# Melanotan sides



## madasf*ck (Oct 25, 2008)

Guys

Been on melanotan 2 for a couple off weeks got a good tan from it didn't load up heavy as I tan really easily. Get facial flushs after jabbing which aint a problem as I do it pm before bed. However I've had sore itchy eyes nearly all the time. Is this a common side? Amyone else had this


----------



## BoomTime (Feb 19, 2009)

i am starting my melanotan cycle today, and from what i have researched its not a commen one matey...could be the facial flushing effecting your eyes or something?


----------



## Jimmy_Cricket (Aug 3, 2006)

are your eyes stringy by any chance? I started on MT2 again a couple of days ago and my eyes have been really stingy when looking at pc screen. Never had this previous times i've taken it though.


----------



## madasf*ck (Oct 25, 2008)

No mate not stringy, just sore were i feel like rubbing them, its not that bad dont get me wrong, just annoying, apart from that im well impressed with it,

Th flushing aint bad either get a bit but am normally straight to sleep after,


----------



## uknumbr14 (Sep 24, 2007)

I used it for a months course, turned my lips blue and blueish marks underneath my skin developed that have thankfully gone!! Imagine walking into places with blue lips, got some bazeerk looks, that was me and melanotan done with!!


----------



## madasf*ck (Oct 25, 2008)

Bloody Hell mate blue lips sound weird :laugh:

Dont think me missus would be impressed with that especially with the wedding coming up in the summer.

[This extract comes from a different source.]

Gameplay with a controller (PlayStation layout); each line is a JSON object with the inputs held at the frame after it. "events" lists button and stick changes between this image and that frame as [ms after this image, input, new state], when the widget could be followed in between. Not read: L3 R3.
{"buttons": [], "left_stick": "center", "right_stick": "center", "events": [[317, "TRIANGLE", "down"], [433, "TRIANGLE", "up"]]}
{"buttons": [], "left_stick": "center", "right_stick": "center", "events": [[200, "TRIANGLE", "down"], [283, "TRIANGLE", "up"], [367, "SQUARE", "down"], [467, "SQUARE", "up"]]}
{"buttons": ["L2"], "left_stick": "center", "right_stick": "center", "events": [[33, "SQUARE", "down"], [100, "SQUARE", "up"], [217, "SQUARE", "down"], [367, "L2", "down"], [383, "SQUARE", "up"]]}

Like i said i only did 0.5mg per day for 5 days in the loading phase and have just done 1.0mg a week from now on, i tan very easily anyway so didnt want to go too mad,

trying to jsut maintain a steady tan not too dark


----------



## lostwars (Nov 7, 2008)

as a research product do you guys ever wonder if there could be repercussions down the road from its use? i plan to use it for 5-6 wks starting in june it will be my 1st time,

how long have ppl been using melanotan as a tanning agent and has there been any bad press about it in that time

i dont think its been around to long so probably isnt any news on it yet, it hasnt been approved for tanning use by any goverment yet why is that, studies still ongoing, ie the name research product


----------



## The_Kernal (Apr 5, 2008)

Not heard that as a side and i use it all the time.

Kernal


----------



## madasf*ck (Oct 25, 2008)

Yeah I know what you mean. It has crossed my mind. I'm sure there's guys on here been using it for a while so maybe they can answer.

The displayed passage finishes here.